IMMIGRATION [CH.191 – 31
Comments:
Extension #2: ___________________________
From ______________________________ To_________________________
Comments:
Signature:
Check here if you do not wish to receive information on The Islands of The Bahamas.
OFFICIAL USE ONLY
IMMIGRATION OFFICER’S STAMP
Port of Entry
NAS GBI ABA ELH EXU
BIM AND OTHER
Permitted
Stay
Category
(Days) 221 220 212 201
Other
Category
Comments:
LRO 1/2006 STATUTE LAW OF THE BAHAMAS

═══

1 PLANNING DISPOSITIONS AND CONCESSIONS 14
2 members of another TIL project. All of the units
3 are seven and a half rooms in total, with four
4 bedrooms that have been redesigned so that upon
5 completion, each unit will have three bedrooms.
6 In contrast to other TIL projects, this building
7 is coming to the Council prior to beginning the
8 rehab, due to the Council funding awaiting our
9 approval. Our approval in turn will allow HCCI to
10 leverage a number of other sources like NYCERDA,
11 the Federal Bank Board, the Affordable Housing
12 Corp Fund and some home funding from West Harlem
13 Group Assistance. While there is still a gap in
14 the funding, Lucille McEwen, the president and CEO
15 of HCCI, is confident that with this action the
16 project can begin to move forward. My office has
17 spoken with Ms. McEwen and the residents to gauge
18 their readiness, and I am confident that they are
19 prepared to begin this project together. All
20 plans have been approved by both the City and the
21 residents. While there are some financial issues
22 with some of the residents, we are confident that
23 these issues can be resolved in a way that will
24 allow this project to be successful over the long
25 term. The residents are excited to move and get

═══

*ACTIVITY*
Beginning at the line above with "11 the Federal" and finishing at the line with "25 term. The", return each line exactly and return nothing else.

*ANSWER TO THIS PROBLEM*
11 the Federal Bank Board, the Affordable Housing
12 Corp Fund and some home funding from West Harlem
13 Group Assistance. While there is still a gap in
14 the funding, Lucille McEwen, the president and CEO
15 of HCCI, is confident that with this action the
16 project can begin to move forward. My office has
17 spoken with Ms. McEwen and the residents to gauge
18 their readiness, and I am confident that they are
19 prepared to begin this project together. All
20 plans have been approved by both the City and the
21 residents. While there are some financial issues
22 with some of the residents, we are confident that
23 these issues can be resolved in a way that will
24 allow this project to be successful over the long
25 term. The residents are excited to move and get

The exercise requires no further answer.